English retail entrepreneur and investor

Harold Tillman CBE (born 15 October 1945) is an English retail entrepreneur and investor. He was formerly head of Jaeger and Aquascutum, and has been awarded CBE in 2010. Until September 2014, Tillman was chair of the British Fashion Council. In 2016, he became chair of the Ethical Fashion Group and in 2016 he was appointed Chair of Fashion Matters, London College of Fashion's fundraising committee. In 2019, he was Chief Barker of Variety the children's charity. Most recently, in 2020, Tillman was appointed Enterprise and Business Advisor for the London College of Fashion.

==Early life==
Tillman was born into a Jewish family and grew up in south London. He was the only child of a Yorkshire-born tailor father who trained at Montague Burton's, and a milliner mother. As his father's business developed, the family moved to Streatham and then Wimbledon, where Tillman went to Balham Central School for Boys.

==Career==
As his father had been injured in World War II and suffered poor health, Tillman ran the whole family business for extended periods. He left school at 15 to study to be an accountant, before becoming one of the first male students at the London College of Fashion in 1962.

Aged 19, on graduation in 1965 he became an apprentice at Lincroft in Savile Row, becoming its managing director in 1966. Tillman acquired Kilgour, a Savile Row tailors, which he merged with Lincroft, forming Lincroft Kilgour plc. Aged 24 he floated Lincroft Kilgour on the London Stock Exchange in 1969, becoming the youngest British person to float on the UK Stock Market. Tillman developed a business plan based around good design, employing a young Paul Smith; and using George Best to promote the clothes. Tillman sold out in 1974, as a multi millionaire aged 29.

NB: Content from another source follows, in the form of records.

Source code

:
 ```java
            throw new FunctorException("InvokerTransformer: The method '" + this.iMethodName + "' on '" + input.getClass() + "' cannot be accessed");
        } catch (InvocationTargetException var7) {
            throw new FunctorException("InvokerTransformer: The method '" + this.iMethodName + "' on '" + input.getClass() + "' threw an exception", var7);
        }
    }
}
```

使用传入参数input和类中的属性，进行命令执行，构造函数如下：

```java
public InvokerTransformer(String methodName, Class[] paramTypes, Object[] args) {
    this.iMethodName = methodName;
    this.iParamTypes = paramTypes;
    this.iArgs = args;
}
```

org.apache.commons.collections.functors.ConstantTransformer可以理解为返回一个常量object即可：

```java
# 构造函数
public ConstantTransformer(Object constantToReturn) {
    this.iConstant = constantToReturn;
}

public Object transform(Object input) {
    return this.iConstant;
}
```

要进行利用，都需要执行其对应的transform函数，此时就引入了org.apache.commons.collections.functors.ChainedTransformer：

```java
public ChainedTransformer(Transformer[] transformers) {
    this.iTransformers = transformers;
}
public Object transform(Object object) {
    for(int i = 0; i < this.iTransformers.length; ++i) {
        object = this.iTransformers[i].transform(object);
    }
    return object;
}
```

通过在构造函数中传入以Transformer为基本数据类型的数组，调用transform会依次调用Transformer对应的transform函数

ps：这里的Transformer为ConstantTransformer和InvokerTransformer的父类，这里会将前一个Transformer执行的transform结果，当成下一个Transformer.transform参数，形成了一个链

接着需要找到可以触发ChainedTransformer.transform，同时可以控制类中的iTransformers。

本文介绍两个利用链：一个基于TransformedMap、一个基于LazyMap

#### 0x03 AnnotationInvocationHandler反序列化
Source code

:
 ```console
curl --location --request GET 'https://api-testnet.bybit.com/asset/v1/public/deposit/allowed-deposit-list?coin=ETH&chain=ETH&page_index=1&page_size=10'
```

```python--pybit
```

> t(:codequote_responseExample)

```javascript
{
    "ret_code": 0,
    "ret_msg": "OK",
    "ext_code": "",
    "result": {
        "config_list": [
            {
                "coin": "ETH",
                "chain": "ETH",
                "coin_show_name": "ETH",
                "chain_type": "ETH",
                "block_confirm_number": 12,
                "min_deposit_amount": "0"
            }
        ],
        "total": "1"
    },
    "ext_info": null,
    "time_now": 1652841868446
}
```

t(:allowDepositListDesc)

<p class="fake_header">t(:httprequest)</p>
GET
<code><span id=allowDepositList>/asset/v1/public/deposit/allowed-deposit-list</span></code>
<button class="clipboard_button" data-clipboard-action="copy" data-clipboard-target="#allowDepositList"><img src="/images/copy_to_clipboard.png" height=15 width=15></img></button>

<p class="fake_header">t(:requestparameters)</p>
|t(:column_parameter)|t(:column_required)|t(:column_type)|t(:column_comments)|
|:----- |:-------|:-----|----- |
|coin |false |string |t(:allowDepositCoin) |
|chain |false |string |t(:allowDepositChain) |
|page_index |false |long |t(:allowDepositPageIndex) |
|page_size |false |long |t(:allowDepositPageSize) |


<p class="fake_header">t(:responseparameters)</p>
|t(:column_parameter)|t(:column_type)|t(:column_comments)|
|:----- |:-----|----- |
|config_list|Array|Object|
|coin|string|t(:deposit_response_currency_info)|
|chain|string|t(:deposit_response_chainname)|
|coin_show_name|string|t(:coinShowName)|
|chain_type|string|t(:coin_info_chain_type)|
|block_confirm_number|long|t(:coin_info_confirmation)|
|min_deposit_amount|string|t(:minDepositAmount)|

Under a UK non compete contract, he went to the USA and set up a fashion design business, and at the same time discovered the all new American Style Cocktail bars. He brought the concept to London, opening Rumours Cocktail Bars in Covent Garden.

After the non-compete expired, Tillman made a full bid for Sumrie Clothes plc, a public company which was at the top end of menswear. The company was then trading at a loss and Tillman went into the business and successfully returned it to profits. He faced a takeover bid and accepted.

In 1987, Tillman became Non-Executive Chairman of Honorbilt a Men’s Fashion Group.

===2000 onwards===
Tillman led the buy out of BMB, a suits wholesaler that supplies Debenhams, Bhs and other retail chains, from William Baird.

Tillman returned to prominence with the 2002 majority investment in loss-making Jaeger, which he acquired from Richard Thompson. Tillman teamed up with Belinda Earl. After buying Allders, a large department store in Croydon in 2005, in 2009 the team bought Aquascutum. On 16 April 2012 it was announced that Tillman had sold Jaeger to Jon Moulton's Better Capital for just under £20m with a "substantial majority" used to settle its debts. Tillman retains 10% of the shares.

Tillman retains interests in restaurants, including First Restaurant Group – which includes The Waterway and The Clerk & Well – created with his son Mitchell Tillman.

In 2008 Tillman was made an Honorary Professor of the University of Arts. Tillman was appointed Commander of the Order of the British Empire (CBE) for services to the fashion industry in the 2010 Birthday Honours. In 2014 he was awarded the Freedom of the City of London. In November 2020, he was appointed as London College of Fashion's Enterprise and Business Advisor.

==Charity and community==
In 2006, Tillman formed his own charity and set up a scholarship at the London College of Fashion, pledging £1 million to sponsor 10 MA students each year. He sits on the board of the Fashion Enterprise Forum, which raises cash for young industry entrepreneurs. Tillman was the longest serving Chairman of the British Fashion Council, a role he took over from Sir Stuart Rose. Tillman chaired the Alumni Board for the University of the Arts London, and was also a Trustee of the V&A. In 2019, Tillman became Chief Barker of Variety the children's charity. Most recently, in 2020, he was appointed Enterprise and Business Advisor to the London College of Fashion (UAL).

===Personal life===
Tillman and his wife Stephanie live in Highgate, North London. The couple have two adult children.